Mercurial > kallithea

--- a/kallithea/controllers/search.py	Mon Jan 23 02:17:38 2017 +0900
+++ b/kallithea/controllers/search.py	Mon Jan 23 02:17:38 2017 +0900
@@ -94,7 +94,9 @@

                 qp = QueryParser(search_type, schema=schema_defn)
                 if c.repo_name:
-                    cur_query = u'repository:%s %s' % (c.repo_name, cur_query)
+                    # use "repository_rawname:" instead of "repository:"
+                    # for case-sensitive matching
+                    cur_query = u'repository_rawname:%s %s' % (c.repo_name, cur_query)
                 try:
                     query = qp.parse(unicode(cur_query))
                     # extract words for highlight
--- a/kallithea/lib/indexers/__init__.py	Mon Jan 23 02:17:38 2017 +0900
+++ b/kallithea/lib/indexers/__init__.py	Mon Jan 23 02:17:38 2017 +0900
@@ -53,10 +53,20 @@
 #
 ICASEIDANALYZER = IDTokenizer() | LowercaseFilter()

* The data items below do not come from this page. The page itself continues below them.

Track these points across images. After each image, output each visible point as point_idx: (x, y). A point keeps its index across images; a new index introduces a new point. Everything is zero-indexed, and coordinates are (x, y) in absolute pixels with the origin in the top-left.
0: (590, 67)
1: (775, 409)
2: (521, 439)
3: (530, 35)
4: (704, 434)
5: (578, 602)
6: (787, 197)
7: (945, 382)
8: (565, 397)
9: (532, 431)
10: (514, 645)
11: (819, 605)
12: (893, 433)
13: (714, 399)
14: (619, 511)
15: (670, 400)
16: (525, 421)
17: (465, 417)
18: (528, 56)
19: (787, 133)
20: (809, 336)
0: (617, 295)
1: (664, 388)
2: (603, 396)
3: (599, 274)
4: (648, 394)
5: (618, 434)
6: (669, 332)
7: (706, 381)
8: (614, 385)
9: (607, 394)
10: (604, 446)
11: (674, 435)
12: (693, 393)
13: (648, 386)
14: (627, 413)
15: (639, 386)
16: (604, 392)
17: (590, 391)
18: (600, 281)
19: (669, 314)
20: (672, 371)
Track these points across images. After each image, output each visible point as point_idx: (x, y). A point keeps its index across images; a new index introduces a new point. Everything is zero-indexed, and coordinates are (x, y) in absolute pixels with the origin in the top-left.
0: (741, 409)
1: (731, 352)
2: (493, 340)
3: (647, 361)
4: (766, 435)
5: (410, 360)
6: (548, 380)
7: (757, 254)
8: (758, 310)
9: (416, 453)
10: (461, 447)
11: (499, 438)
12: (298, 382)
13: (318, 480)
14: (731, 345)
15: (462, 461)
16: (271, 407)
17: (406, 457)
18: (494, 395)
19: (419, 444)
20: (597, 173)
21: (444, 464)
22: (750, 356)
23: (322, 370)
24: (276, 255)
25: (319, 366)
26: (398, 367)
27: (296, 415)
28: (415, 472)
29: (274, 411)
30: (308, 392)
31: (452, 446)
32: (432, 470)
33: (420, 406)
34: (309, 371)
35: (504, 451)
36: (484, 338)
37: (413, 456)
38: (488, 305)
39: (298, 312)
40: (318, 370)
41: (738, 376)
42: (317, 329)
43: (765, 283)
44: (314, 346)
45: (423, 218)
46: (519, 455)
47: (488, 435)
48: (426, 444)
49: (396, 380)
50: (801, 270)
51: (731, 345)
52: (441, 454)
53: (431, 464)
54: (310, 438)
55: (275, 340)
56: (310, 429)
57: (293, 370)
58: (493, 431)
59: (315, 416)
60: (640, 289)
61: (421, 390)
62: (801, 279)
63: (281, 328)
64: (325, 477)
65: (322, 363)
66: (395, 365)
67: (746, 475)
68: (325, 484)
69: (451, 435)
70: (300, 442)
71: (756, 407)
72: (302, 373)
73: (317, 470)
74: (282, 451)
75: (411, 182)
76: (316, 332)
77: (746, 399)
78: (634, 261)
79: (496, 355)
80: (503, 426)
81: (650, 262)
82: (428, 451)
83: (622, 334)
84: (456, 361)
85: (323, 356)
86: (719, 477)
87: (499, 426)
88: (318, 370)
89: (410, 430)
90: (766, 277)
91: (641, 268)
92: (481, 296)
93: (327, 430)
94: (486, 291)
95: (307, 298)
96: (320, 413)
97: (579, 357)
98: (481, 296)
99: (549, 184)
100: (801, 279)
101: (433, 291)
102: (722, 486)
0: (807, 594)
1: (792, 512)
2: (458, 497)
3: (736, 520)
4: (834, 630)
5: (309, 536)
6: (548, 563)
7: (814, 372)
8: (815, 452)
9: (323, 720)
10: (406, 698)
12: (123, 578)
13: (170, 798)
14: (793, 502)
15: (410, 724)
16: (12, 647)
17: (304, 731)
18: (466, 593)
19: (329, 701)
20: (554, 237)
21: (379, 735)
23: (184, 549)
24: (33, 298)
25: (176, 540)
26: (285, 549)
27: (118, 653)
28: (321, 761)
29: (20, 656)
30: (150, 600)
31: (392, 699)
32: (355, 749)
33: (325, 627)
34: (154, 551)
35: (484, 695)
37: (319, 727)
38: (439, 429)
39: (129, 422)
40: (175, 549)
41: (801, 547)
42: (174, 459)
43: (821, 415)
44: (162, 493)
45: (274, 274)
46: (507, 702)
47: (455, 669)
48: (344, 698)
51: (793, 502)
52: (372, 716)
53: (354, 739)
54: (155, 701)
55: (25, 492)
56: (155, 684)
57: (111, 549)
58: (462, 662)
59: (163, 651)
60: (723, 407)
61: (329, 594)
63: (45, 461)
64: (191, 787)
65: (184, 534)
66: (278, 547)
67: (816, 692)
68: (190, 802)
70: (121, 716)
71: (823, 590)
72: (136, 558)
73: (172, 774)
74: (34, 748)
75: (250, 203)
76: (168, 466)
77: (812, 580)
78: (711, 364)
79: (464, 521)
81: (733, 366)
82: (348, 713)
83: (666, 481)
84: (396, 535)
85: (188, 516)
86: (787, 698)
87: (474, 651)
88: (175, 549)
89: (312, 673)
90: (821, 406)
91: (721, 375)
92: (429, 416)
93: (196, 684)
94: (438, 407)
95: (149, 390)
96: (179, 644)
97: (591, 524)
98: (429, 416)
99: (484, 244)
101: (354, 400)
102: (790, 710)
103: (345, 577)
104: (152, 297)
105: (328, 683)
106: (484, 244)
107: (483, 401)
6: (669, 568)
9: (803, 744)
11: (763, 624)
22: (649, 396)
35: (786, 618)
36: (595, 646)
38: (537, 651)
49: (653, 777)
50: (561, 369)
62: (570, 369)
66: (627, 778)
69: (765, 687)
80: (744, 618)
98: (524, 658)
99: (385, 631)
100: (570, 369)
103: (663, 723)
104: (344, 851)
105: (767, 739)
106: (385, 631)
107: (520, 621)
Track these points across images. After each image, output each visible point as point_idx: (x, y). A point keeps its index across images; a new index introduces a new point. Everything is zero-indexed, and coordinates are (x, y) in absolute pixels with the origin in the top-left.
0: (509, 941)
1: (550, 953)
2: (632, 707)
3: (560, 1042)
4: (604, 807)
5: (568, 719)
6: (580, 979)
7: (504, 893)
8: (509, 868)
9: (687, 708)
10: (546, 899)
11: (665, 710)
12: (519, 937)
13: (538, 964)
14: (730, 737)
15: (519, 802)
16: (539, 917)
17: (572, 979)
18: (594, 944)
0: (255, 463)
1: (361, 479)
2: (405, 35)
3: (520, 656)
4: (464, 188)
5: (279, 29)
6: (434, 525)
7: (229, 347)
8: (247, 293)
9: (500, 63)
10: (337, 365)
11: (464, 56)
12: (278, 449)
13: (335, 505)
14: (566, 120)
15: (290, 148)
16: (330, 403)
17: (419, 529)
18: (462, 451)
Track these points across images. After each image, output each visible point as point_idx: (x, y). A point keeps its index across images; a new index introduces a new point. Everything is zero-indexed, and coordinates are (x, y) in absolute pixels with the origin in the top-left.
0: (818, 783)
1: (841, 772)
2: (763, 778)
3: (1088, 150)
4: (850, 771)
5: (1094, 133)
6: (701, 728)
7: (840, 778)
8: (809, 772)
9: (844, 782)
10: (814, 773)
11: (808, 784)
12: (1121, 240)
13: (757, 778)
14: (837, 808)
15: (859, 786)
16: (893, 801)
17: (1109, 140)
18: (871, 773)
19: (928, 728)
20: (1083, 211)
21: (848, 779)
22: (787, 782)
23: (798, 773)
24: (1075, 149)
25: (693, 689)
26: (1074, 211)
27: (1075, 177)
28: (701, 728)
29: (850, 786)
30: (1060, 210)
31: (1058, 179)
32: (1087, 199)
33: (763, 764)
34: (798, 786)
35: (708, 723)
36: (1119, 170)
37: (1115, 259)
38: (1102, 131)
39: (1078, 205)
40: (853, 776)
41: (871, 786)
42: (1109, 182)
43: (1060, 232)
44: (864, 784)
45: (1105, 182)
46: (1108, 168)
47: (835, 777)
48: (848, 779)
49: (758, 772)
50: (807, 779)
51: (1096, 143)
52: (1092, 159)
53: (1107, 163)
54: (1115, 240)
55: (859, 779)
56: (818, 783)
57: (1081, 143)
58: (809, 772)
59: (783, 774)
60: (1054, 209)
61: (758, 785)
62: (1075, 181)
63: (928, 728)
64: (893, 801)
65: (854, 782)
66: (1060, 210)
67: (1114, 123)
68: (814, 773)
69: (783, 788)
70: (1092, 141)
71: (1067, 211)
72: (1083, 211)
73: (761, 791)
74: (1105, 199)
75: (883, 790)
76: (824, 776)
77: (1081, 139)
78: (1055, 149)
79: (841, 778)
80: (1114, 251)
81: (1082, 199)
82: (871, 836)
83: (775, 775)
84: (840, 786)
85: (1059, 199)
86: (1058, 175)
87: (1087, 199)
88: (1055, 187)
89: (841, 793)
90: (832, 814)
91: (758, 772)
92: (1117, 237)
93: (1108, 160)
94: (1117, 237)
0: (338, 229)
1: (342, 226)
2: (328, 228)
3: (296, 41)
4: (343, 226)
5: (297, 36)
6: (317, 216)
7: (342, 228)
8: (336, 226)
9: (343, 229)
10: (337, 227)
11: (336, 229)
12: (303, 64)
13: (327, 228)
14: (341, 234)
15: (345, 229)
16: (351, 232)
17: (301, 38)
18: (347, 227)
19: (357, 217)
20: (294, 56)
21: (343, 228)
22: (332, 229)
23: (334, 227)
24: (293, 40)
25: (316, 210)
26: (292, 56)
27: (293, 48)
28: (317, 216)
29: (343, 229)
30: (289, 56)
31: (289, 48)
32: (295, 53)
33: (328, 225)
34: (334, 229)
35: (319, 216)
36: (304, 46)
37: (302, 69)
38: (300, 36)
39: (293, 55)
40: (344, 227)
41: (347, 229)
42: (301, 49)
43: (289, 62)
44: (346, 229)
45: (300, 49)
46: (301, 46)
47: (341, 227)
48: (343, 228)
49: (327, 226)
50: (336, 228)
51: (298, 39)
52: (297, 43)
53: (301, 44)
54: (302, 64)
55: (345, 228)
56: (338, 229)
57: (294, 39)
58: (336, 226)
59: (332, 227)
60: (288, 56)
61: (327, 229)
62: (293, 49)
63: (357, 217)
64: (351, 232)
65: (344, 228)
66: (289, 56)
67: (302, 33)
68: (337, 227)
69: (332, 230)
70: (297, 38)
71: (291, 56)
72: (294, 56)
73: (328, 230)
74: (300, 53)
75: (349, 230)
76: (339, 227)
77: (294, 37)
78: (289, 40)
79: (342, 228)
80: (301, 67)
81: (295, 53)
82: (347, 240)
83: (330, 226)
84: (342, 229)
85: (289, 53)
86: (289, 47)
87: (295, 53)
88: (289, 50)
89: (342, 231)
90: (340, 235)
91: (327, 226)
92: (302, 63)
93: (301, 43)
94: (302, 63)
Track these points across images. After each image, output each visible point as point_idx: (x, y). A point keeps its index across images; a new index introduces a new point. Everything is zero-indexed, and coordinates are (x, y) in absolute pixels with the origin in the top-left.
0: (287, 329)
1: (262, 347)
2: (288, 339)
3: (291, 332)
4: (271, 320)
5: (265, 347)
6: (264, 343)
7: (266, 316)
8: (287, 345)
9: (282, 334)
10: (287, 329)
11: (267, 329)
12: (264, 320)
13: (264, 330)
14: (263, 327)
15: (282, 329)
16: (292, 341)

+# CUSTOM ANALYZER raw-string
+#
+# This is useful to:
+# - avoid tokenization
+# - avoid removing "stop words" from text
+#
+IDANALYZER = IDTokenizer()
+
 #INDEX SCHEMA DEFINITION
 SCHEMA = Schema(
     fileid=ID(unique=True),
     owner=TEXT(),
+    # this field preserves case of repository name for exact matching
+    repository_rawname=TEXT(analyzer=IDANALYZER),
     repository=TEXT(stored=True, analyzer=ICASEIDANALYZER),
     path=TEXT(stored=True),
     content=FieldType(format=Characters(), analyzer=ANALYZER,
@@ -74,7 +84,10 @@
     date=NUMERIC(stored=True),
     last=BOOLEAN(),
     owner=TEXT(),
-    repository=ID(unique=True, stored=True),
+    # this field preserves case of repository name for exact matching
+    # and unique-ness in index table
+    repository_rawname=ID(unique=True),
+    repository=ID(stored=True, analyzer=ICASEIDANALYZER),
     author=TEXT(stored=True),
     message=FieldType(format=Characters(), analyzer=ANALYZER,
                       scorable=True, stored=True),
--- a/kallithea/lib/indexers/daemon.py	Mon Jan 23 02:17:38 2017 +0900
+++ b/kallithea/lib/indexers/daemon.py	Mon Jan 23 02:17:38 2017 +0900
@@ -203,6 +203,7 @@
         writer.add_document(
             fileid=p,
             owner=unicode(repo.contact),
+            repository_rawname=repo.name_unicode,
             repository=safe_unicode(repo_name),
             path=p,
             content=u_content,
@@ -241,6 +242,7 @@
                 raw_id=unicode(cs.raw_id),
                 owner=unicode(repo.contact),
                 date=cs._timestamp,
+                repository_rawname=repo.name_unicode,
                 repository=safe_unicode(repo_name),
                 author=cs.author,
                 message=cs.message,
--- a/kallithea/tests/functional/test_search_indexing.py	Mon Jan 23 02:17:38 2017 +0900
+++ b/kallithea/tests/functional/test_search_indexing.py	Mon Jan 23 02:17:38 2017 +0900
@@ -126,9 +126,9 @@
         response.mustcontain('>%d results' % hit)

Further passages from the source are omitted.